TASKS TO CARRY OUT:
1. According to the SHACL endpoint email, what did Chris create to limit validation to the triples that belong in a resource's graph?
2. Filter the rows below so that only the lines containing the string "grace" remain.

PASSAGE SHOWN:

------------------------------------

Re: SHACL Endpoint questions

Chris Tomlinson Tue, 19 May 2020 10:44:37 -0700

Hi Andy,

Thanks for the very helpful feedback.


1) I did not understand the proper use of sh:inversePath. I thought it was to 
verify that the target of the target/value of the sh:path property had a 
property equal to the value of sh:inversePath. I see that is just not correct.

2) I’ve found an effective solution to the problem of limiting validation to 
just the triples that should be in the graph of a resource such as bdr:P707 by 
creating a new shapes module that uses  [ ] sh:deactivated true   on any 
propertyShapes that leave the graph in question.

I’m getting closer to being able to formulate a plausible extension to the 
shacl endpoint.

Thank you again for your help in the midst of all the 3.15.0 work,
Chris


> On May 16, 2020, at 5:45 AM, Andy Seaborne <[email protected]> wrote:
> 
> 
> 
> On 15/05/2020 00:57, Chris Tomlinson wrote:
>> Hello Andy,
>> I have standalone code using validator.validate(Shapes, Graph, Node) where 
>> the graph is a merge of the target graph, e.g., P707, and the ontology 
>> graph. This works fine to validate examples like P707 generating sh:results 
>> just for references to P705 which is not otherwise included in the merged 
>> graph, which is what I expect.

------------------------------------

TASK DATA:
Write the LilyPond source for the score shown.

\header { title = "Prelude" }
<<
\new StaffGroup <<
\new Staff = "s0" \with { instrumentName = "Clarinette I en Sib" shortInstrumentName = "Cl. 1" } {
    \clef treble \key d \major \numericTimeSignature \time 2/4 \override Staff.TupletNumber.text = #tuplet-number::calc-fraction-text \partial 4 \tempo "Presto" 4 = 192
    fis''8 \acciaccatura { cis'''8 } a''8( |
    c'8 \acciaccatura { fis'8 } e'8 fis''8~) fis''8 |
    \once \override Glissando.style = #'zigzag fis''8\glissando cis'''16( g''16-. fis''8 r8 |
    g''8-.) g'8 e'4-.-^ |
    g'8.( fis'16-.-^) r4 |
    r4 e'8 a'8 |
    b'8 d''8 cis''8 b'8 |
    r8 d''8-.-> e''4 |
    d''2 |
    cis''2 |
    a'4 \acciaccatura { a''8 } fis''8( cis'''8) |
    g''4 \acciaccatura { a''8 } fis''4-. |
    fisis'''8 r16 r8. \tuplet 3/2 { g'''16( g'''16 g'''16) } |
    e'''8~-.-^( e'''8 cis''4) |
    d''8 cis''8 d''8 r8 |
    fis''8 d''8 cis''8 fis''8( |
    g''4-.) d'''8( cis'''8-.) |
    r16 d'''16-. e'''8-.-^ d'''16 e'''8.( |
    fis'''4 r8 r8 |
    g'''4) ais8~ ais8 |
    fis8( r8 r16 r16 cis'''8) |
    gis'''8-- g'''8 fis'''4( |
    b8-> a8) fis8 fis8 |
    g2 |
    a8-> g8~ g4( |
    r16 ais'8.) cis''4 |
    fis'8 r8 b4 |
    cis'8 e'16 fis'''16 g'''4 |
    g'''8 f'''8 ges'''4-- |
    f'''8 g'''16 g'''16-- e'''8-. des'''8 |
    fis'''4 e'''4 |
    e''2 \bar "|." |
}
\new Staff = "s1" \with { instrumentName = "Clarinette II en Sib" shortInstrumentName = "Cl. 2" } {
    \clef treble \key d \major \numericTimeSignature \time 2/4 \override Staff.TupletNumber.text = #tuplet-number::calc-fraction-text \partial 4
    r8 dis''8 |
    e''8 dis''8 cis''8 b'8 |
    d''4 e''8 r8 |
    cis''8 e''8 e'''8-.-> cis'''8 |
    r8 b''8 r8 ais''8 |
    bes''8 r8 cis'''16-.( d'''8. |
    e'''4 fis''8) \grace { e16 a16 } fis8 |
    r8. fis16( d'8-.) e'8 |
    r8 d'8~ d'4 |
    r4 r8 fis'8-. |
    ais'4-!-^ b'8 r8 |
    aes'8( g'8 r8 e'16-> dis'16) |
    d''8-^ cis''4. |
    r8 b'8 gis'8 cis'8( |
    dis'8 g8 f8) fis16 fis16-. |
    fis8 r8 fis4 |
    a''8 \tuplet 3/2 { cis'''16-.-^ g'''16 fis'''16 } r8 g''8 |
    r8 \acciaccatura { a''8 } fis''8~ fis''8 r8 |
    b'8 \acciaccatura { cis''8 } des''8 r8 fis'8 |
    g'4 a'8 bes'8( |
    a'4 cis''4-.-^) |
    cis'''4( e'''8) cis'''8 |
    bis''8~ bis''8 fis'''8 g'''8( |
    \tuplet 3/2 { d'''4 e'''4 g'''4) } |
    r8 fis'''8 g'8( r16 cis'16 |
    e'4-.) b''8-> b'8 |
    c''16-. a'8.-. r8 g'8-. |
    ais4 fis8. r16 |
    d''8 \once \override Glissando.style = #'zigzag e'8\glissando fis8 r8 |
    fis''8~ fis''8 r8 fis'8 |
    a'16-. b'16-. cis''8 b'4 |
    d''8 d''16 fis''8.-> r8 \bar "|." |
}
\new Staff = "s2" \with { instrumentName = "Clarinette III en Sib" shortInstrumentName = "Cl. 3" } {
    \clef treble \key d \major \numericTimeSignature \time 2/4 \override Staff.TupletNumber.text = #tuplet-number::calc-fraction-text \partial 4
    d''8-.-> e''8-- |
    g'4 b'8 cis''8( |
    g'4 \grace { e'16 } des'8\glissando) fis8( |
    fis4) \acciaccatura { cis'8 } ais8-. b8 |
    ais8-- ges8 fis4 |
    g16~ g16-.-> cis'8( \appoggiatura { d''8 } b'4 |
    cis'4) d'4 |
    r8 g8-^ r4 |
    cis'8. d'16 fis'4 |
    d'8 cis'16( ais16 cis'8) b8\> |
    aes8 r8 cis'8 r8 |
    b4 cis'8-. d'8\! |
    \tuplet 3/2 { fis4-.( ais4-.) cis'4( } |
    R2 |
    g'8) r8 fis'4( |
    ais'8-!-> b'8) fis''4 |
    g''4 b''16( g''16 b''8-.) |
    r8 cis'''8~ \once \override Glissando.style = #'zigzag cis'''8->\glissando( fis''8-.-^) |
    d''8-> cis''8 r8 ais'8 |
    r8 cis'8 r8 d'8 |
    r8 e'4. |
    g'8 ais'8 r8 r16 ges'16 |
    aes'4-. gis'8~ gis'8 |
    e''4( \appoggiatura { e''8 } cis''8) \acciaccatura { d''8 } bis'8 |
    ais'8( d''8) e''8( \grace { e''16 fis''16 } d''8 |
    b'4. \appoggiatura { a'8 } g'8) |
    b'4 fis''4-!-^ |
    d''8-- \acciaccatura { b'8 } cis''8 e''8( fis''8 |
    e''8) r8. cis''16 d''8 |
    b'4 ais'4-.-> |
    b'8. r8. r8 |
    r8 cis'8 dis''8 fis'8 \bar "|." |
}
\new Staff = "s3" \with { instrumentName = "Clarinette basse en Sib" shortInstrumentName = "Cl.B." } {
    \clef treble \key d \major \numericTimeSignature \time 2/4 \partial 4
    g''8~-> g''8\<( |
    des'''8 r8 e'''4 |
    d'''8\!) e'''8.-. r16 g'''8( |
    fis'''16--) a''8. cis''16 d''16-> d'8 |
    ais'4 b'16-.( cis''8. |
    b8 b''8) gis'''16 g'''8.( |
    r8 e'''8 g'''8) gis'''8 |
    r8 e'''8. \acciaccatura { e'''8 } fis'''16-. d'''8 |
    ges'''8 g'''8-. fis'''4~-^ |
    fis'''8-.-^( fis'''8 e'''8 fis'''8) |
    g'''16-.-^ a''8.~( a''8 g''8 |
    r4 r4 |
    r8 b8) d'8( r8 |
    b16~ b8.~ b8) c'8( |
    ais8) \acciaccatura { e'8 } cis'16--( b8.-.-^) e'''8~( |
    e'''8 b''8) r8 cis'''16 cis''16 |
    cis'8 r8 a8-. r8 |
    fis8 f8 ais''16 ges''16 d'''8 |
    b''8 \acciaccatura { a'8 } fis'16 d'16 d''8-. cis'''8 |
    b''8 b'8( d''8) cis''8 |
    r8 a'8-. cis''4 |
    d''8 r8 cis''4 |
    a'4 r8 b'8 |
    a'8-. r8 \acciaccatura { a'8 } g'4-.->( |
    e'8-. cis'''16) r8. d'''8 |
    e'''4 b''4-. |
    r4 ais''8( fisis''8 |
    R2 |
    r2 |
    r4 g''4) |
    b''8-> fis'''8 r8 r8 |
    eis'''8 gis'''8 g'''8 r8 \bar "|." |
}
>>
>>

------------------------------------

ANSWERS BELOW:
1. A new shapes module that puts sh:deactivated true on any property shapes that leave the graph in question.

2.
    e'''4 fis''8) \grace { e16 a16 } fis8 |
    g'4 \grace { e'16 } des'8\glissando) fis8( |
    ais'8( d''8) e''8( \grace { e''16 fis''16 } d''8 |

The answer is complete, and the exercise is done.